🤖 AI Summary
To address the scarcity of dialogue data in low-resource domains—which severely limits system generalization—this paper proposes a controllable, persona-aware synthetic dialogue generation framework that integrates large language models (LLMs) of 3B–8B parameters with chain-of-thought (CoT) reasoning. The method leverages few-shot prompting, explicit dialogue structure modeling, and contextual consistency constraints to generate dynamic, multi-domain, high-fidelity, and persona-grounded dialogues. It is the first work to empirically demonstrate that synthetically generated data achieves 90.48% of the performance distribution attained by real domain-specific data on downstream tasks. On dialogue summarization, models fine-tuned exclusively on synthetic data outperform baselines by 16.47%. Moreover, generation quality consistently improves with increasing LLM scale.

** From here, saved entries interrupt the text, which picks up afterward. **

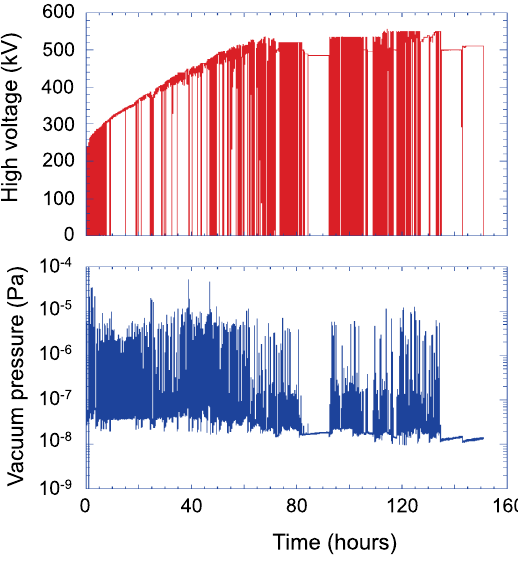
FIG. 12. High voltage (top) and vacuum pressure (bottom) as a function of time during HV conditioning in gun configuration (D), shown in Fig. 11(a). A dummy cap is connected to the bottom of the stem electrode instead of a cathode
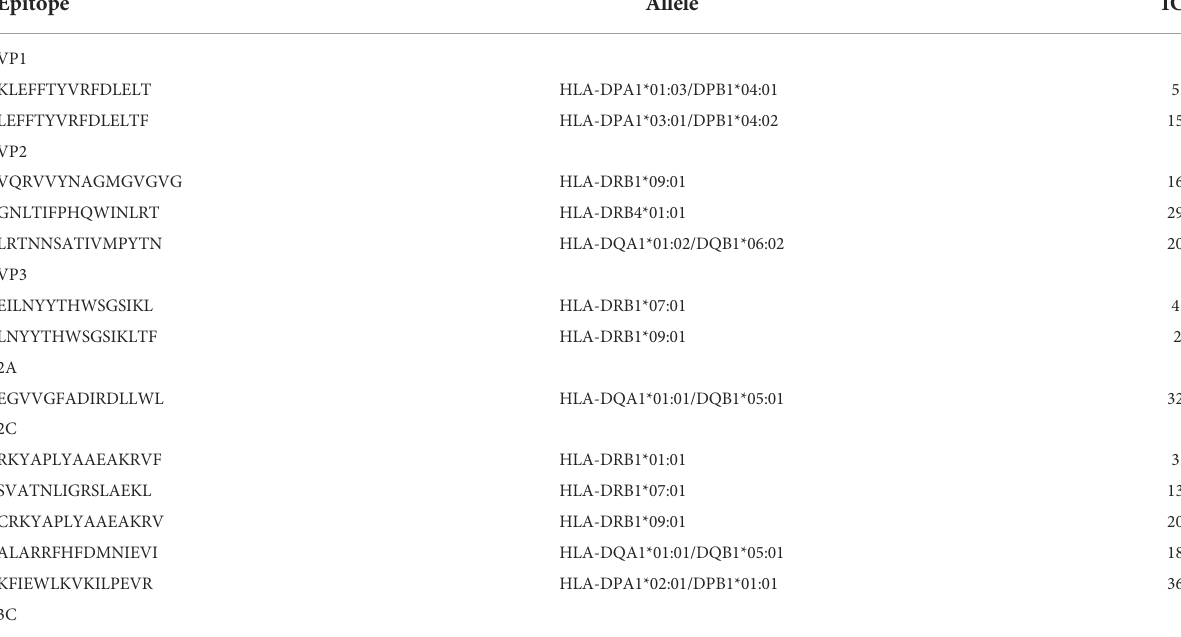
TABLE 3 Predicted helper T lymphocyte (HTL) epitopes of CVB proteins utilized for the construction of a multi-epitope vaccine. Epitope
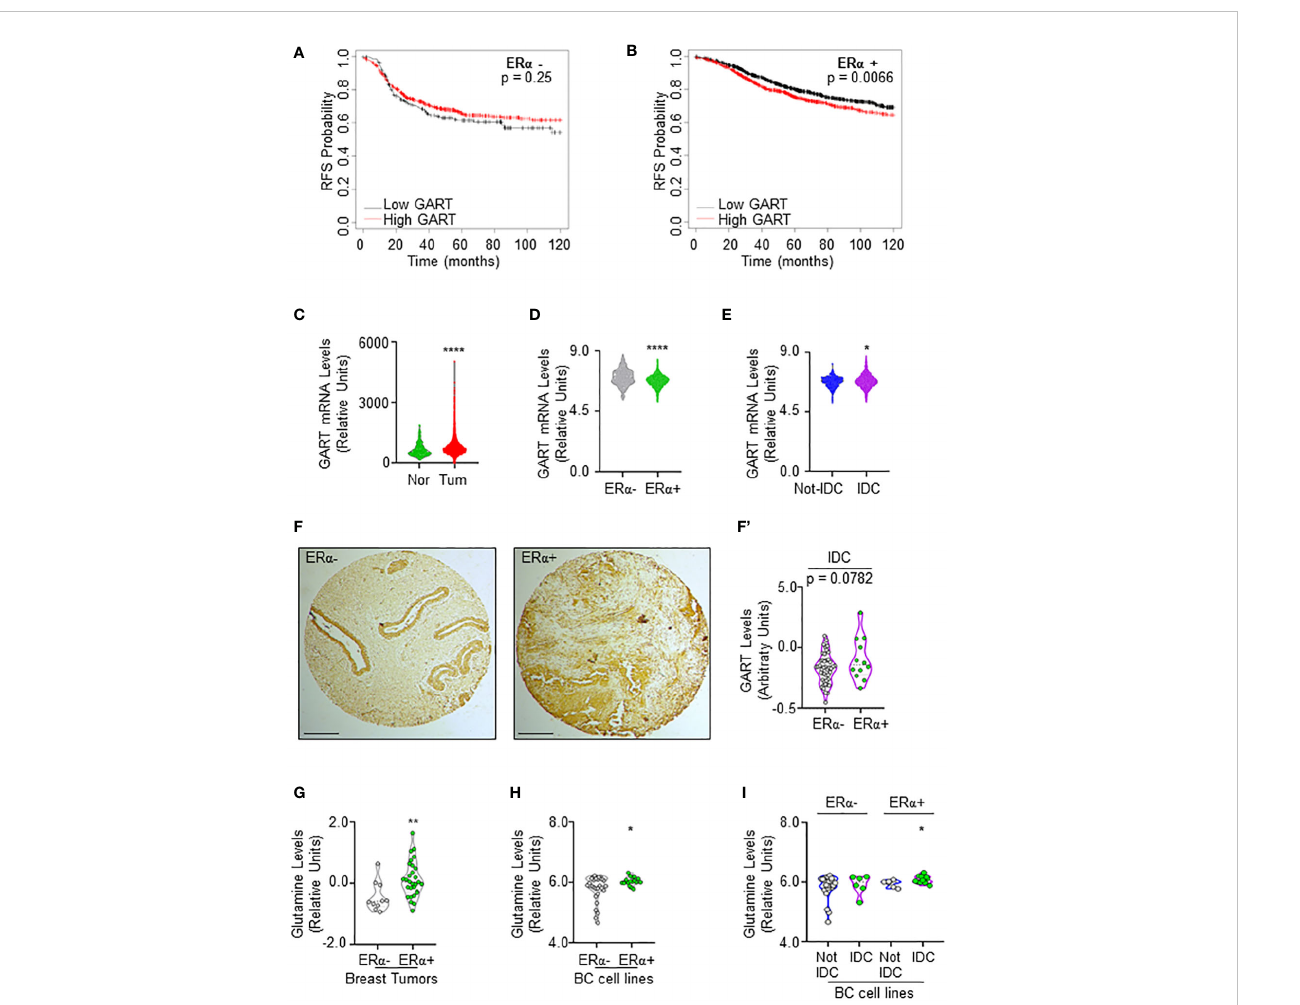
FIGURE 2 GART and glutamine levels in breast cancer. (A) Kaplan-Meier plots showing the relapse-free survival (RFS) probability in women carrying breast tumors expressing either ER a -negative (A) or ER a -positive (B) BC as a function of GART mRNA levels. Data have been downloaded by the website (https://kmplot.com/analysis/). All possible cutoff values between the lower and upper quartiles are automatically computed ( i.e. , auto-select best cutoff on the website), and the best performing threshold is used as a cutoff (35). Signi fi cant differences between the RFS are given as p -value in each panel. (B) GART mRNA levels in breast tumors versus normal breast epithelium as downloaded by TNM plot (https://tnmplot.com/analysis/) database (36). **** ( p < 0.0001) indicates signi fi cant differences as calculated by the Student t-test. GART mRNA levels in BC as a function of ER a expression (D) or the histological type of the tumor (E) downloaded by the cBioPortal (https://www.cbioportal.org/) database. IDC: invasive ductal carcinoma. Not-IDC: other kinds of tumors. Each dot represents one tumor. **** ( p < 0.0001) indicates signi fi cant differences as calculated by the Student t-test. GART immunohistochemical analysis in tissue slides (F) and relative quantitation (F ’ ) in invasive ductal carcinomas (IDC) strati fi ed as ER a -negative and ER a -positive. p-value for differences is given in the panel. Dots represent the number of the analyzed tumors. (G) Glutamine levels in different breast tumors as downloaded by the Breast Cancer landscape (https://www.breastcancerlandscape.org/) (7) and strati fi ed both as ER a - negative or ER a -positive. ** ( p < 0.01) indicates signi fi cant differences as calculated by the Student t-test. Each dot of the plots in (G) represents the value of the indicated parameter in a single breast tumor. Glutamine levels in different BC cell lines as downloaded by the DepMap portal (https:// depmap.org/portal) and strati fi ed both as ER a -negative or ER a -positive (H) and as invasive ductal carcinoma (IDC) or not (Not-IDC) cell lines classi fi ed as ER a -negative or ER a -positive (I) . * ( p < 0.05) indicates signi fi cant differences as calculated by the Student t-test. Each dot of the plots in (H, I) represents the value of the indicated parameter in a single breast cancer cell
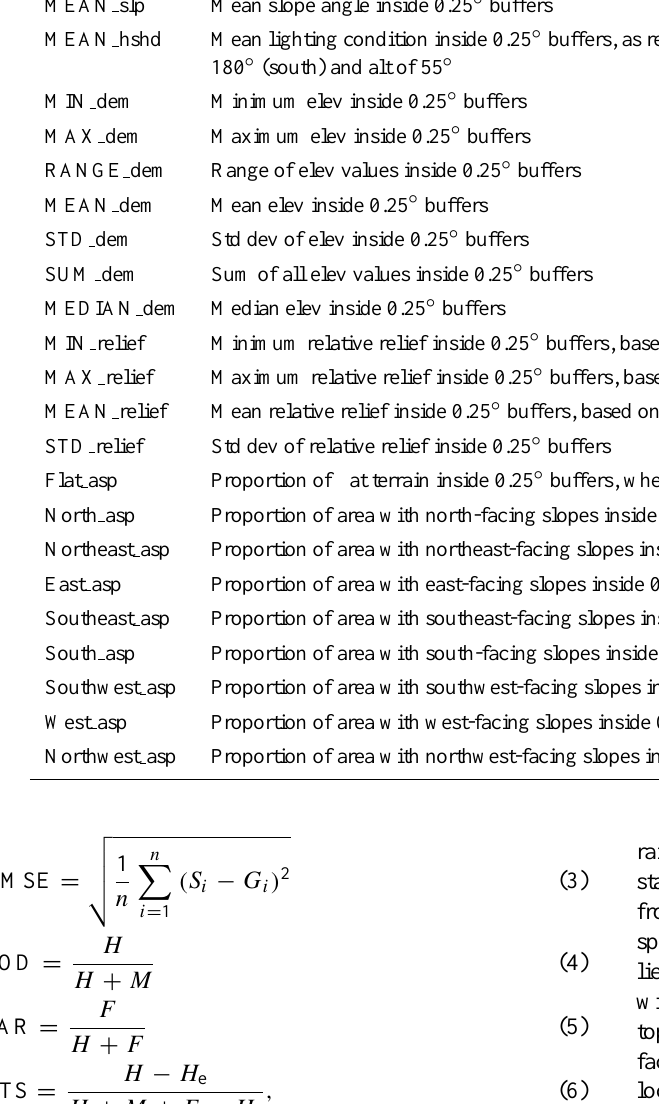
Table 3. Topographic variables and their descriptions.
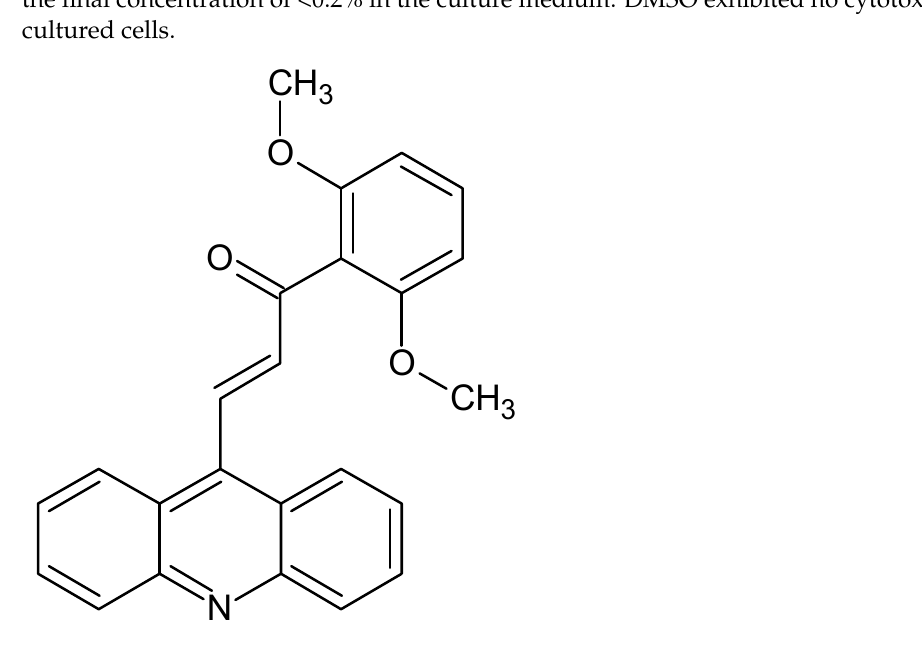
Cell lines A2058 (human melanoma lymph node metastasis, cat. 91100402) from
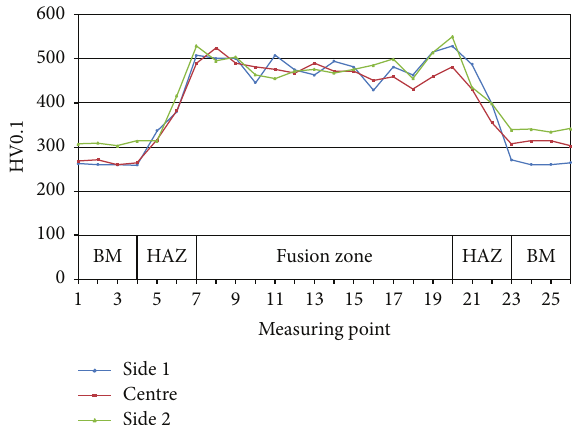
Figure 6: Microhardness values of a sample welded at a heat input of 0.051kJ/mm measured along three lines of the cross section (at a centre of the sheet thickness and near top and bottom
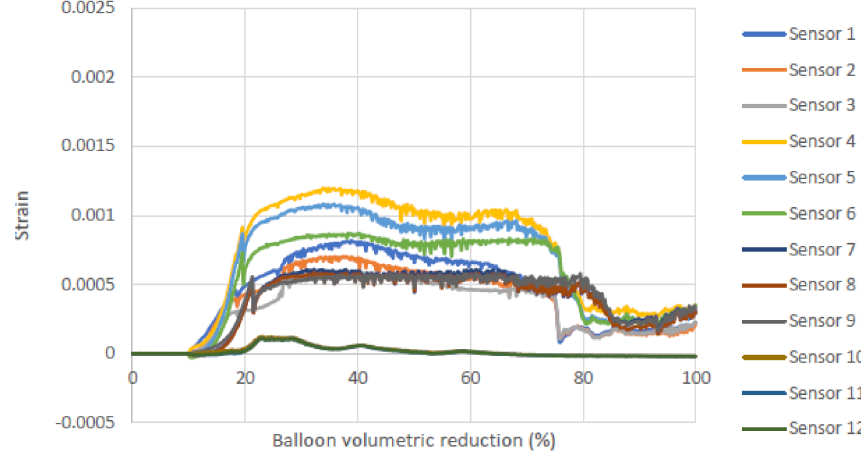
Figure 7. Strain variation for of all FBGs during test 1.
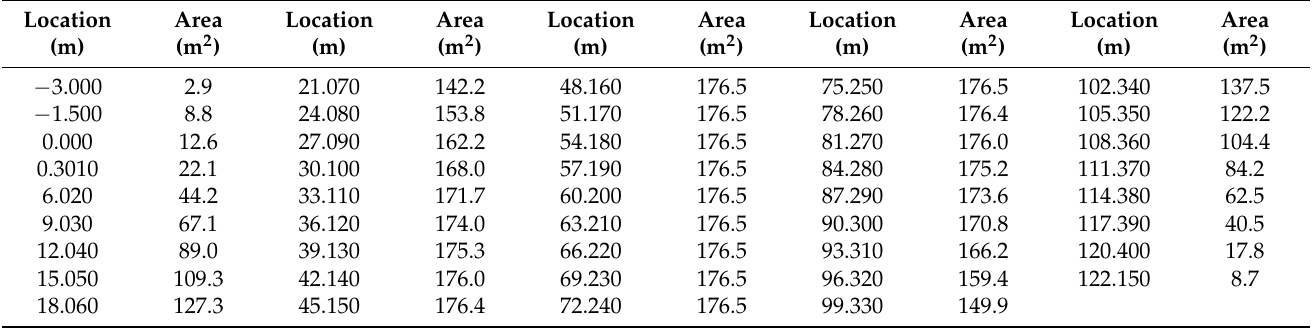
Table 5. The sectional area according to the location of the longitudinal section of the 13 K oil chemical tanker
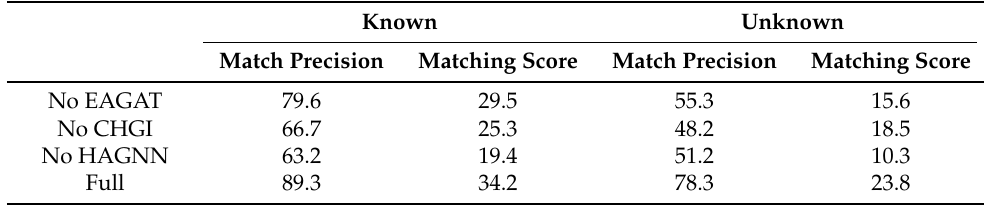
Table 4. Ablation of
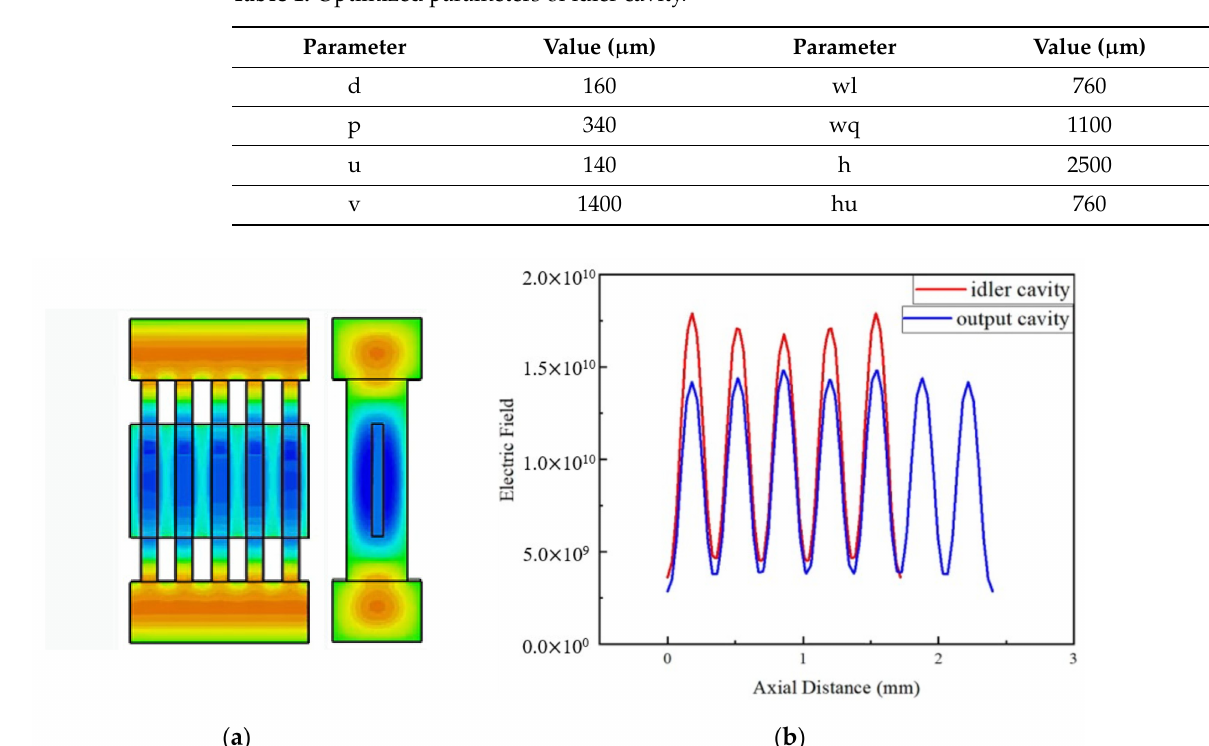
Figure 3. Electric field distribution for the 5-gap idler cavity and 7-gap output cavity. ( a ) Electric field distribution and mode pattern for 5-gap idler cavity. ( b ) Axial electric field distribution for idler and output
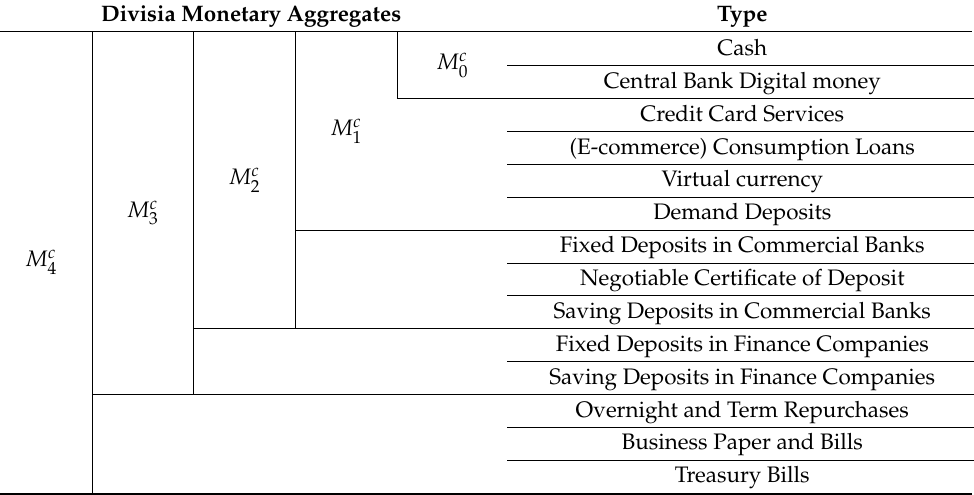
Table 4. Components for New Currency Augmented Divisia Monetary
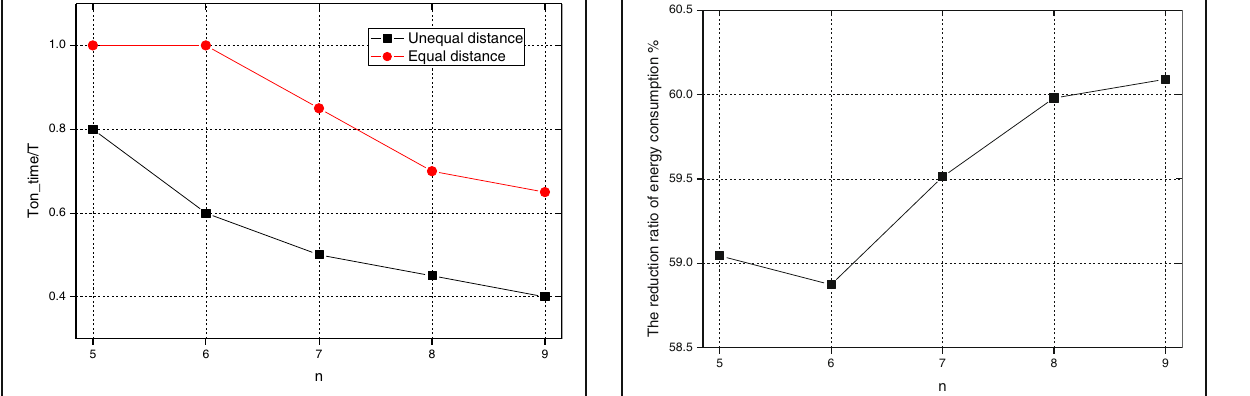
number of nodes when both strategies adopt an optimal duty cycle. Figure 10 shows the optimal duty cycle of UDNP and EDNP in the linear network with n nodes, where the horizontal axis represents the number of nodes in the network and the vertical axis represents the optimal duty cycle. Figure 11 shows the maximum energy consump- tion of all nodes in the network when both strategies are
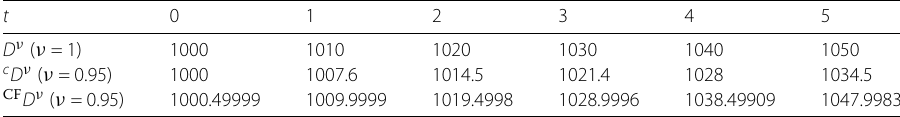
Table 1 Results of three types of derivative: ordinary derivative D ν , Caputo fractional derivative c D ν , and Caputo–Fabrizio fractional derivative CF D ν for T ( t )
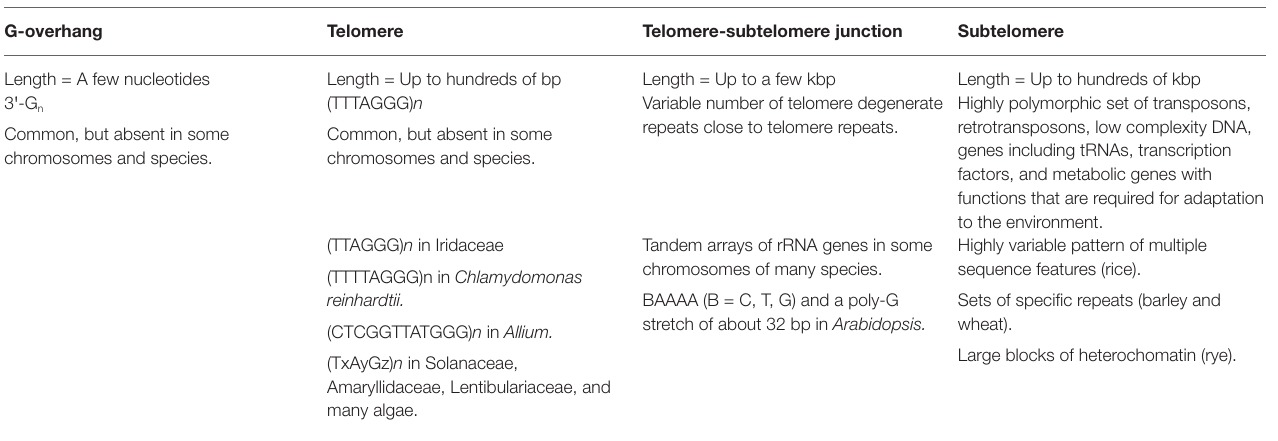
TABLE 1 | General features of chromosome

This work establishes a scalable, high-quality data construction paradigm for low-resource domain dialogue systems.
📝 Abstract
The scarcity of domain-specific dialogue datasets limits the development of dialogue systems across applications. Existing research is constrained by general or niche datasets that lack sufficient scale for training dialogue systems. To address this gap, we introduce DiaSynth - a synthetic dialogue generation framework capable of generating high-quality, contextually rich dialogues across a wide range of domains. Unlike existing frameworks, DiaSynth uses Large Language Models (LLMs) and Chain of Thought (CoT) reasoning to generate dynamic, domain-specific dialogues with simulated personas and diverse conversational features. We perform our experiments by generating synthetic data using different LLMs and few-shot examples from DialogSum and SAMSum. The pretrained language models fine-tuned on the synthetic data outperform the base models by 16.47% on dialogue summarization, while the comparison between models fine-tuned on in-domain data and synthetic data shows that the synthetic data is able to capture 90.48% of the performance distribution of the in-domain data on dialogue summarization. The quality of the data generated also increases as we increase the size of LLM from 3B to 8B. These results validate DiaSynth's potential as a robust alternative to traditional data collection methods. We open source the code and data generated for future research.